> [YOUR GOAL]:
Extract the whole Orb Data Relationship Toolkit manual excerpt below, reproducing every line without alteration.

Tuesday, February 01, 2005
Semantic
extraction over sets of concepts, using InOrb technology
2/2/2005 9:34 PM
last edit
Version 1.2
Parts I – III of the Adi structural ontology.
Center of Excellence, proposal
New Tutorial on Orb technology à
Orb Data Relationship Toolkit (Orb-DRT):
Users Manual
InOrb Technologies
Nathan Einwechter
Introduction
The Orb Data Relationship Toolkit (Orb-DRT) is designed to be a test bed for using the Orb technology for delimited data of various types. We are considering cyber data, scientific instrumentation data and free form text data. The main functionality of the software is to allow the user to create very defined Orbs and export them into SLIP format for visualization and categorization.

The control screen for the Orb-DRT (download)
Creating a New Project
To create a new project, simply click File > New.
Once the-create-new-project dialogue comes up, you may enter a project name and the author’s name. You may now select whether you want to process a single file, or multiple files. Click the radio button beside the appropriate option to select it, and then press Select to specify which file/directory you wish to include in the project.
Any files specified here are placed into the “Projects/project name/Text” directory of the Orb DRT folder. Files can be added later by simply copying or moving the files you wish to include into this directory.

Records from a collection
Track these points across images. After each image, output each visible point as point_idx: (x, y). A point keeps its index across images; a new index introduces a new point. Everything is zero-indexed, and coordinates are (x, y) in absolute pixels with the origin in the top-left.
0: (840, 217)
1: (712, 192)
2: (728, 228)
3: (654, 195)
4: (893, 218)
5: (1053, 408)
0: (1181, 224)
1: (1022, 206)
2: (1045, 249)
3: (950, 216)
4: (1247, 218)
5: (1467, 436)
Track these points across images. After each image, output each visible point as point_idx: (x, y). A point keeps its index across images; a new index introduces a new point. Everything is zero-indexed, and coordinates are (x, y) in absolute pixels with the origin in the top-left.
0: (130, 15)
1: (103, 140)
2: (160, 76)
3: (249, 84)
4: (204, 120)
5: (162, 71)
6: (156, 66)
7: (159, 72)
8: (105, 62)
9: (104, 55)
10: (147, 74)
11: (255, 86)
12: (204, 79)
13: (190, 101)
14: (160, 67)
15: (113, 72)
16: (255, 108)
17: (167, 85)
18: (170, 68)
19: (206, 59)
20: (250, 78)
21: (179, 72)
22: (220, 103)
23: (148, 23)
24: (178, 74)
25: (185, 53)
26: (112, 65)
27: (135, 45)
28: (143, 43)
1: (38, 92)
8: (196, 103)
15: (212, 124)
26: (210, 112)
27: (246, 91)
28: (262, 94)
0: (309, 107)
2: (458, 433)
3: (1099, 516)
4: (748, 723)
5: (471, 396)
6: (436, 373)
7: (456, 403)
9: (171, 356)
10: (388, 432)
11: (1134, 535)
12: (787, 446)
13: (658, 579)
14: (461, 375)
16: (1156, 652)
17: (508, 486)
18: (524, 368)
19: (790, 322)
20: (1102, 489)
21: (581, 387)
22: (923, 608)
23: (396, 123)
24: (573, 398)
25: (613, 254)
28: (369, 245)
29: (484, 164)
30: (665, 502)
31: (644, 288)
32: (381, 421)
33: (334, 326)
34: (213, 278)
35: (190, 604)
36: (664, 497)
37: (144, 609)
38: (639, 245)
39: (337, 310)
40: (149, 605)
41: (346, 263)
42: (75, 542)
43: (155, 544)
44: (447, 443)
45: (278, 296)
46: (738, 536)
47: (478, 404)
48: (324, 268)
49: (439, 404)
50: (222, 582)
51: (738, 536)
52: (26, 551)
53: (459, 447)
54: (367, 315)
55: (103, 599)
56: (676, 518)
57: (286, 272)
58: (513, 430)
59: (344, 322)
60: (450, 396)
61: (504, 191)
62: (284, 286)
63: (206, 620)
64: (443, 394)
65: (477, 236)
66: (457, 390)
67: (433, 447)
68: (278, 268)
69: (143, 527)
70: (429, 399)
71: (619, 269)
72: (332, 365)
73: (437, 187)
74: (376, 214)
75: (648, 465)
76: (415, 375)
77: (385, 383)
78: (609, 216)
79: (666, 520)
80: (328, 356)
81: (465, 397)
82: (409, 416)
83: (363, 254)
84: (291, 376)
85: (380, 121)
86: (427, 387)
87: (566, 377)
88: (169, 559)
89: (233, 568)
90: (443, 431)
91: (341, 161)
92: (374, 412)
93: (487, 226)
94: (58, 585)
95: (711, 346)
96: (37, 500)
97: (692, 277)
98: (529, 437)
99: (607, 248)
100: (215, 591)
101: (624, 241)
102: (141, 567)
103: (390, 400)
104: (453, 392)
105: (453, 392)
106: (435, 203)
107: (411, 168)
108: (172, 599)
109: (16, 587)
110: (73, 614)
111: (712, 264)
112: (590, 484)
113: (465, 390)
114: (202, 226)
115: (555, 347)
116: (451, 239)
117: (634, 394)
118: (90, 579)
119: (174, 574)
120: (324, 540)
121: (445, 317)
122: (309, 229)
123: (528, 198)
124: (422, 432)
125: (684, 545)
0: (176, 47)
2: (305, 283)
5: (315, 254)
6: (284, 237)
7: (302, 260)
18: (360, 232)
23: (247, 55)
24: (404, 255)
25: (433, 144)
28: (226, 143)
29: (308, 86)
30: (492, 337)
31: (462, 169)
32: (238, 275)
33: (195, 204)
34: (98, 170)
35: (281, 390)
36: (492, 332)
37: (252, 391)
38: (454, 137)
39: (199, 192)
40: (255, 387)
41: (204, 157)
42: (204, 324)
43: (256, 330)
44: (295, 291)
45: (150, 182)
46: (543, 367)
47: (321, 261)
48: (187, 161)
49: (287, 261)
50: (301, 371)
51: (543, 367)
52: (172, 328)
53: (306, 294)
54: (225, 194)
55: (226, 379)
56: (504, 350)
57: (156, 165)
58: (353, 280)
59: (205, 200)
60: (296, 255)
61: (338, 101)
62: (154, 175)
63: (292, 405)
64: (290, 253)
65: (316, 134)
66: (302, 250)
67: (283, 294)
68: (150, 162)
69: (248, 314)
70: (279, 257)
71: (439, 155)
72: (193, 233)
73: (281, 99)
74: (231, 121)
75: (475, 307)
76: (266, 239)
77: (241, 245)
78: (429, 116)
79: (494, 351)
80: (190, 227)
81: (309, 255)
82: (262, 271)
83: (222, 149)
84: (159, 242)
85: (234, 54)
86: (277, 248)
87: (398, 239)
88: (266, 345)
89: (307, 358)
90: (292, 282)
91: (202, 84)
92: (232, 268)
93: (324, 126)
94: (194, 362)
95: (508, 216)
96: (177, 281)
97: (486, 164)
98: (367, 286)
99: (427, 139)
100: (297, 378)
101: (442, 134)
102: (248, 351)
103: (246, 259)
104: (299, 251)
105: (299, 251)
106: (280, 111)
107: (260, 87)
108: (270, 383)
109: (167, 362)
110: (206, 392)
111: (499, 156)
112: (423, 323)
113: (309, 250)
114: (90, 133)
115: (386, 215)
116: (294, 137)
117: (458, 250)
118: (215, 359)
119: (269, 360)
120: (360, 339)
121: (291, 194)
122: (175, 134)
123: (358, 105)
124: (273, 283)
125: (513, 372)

> [RESPONSE]:
Tuesday, February 01, 2005
Semantic
extraction over sets of concepts, using InOrb technology
2/2/2005 9:34 PM
last edit
Version 1.2
Parts I – III of the Adi structural ontology.
Center of Excellence, proposal
New Tutorial on Orb technology à
Orb Data Relationship Toolkit (Orb-DRT):
Users Manual
InOrb Technologies
Nathan Einwechter
Introduction
The Orb Data Relationship Toolkit (Orb-DRT) is designed to be a test bed for using the Orb technology for delimited data of various types. We are considering cyber data, scientific instrumentation data and free form text data. The main functionality of the software is to allow the user to create very defined Orbs and export them into SLIP format for visualization and categorization.

The control screen for the Orb-DRT (download)
Creating a New Project
To create a new project, simply click File > New.
Once the-create-new-project dialogue comes up, you may enter a project name and the author’s name. You may now select whether you want to process a single file, or multiple files. Click the radio button beside the appropriate option to select it, and then press Select to specify which file/directory you wish to include in the project.
Any files specified here are placed into the “Projects/project name/Text” directory of the Orb DRT folder. Files can be added later by simply copying or moving the files you wish to include into this directory.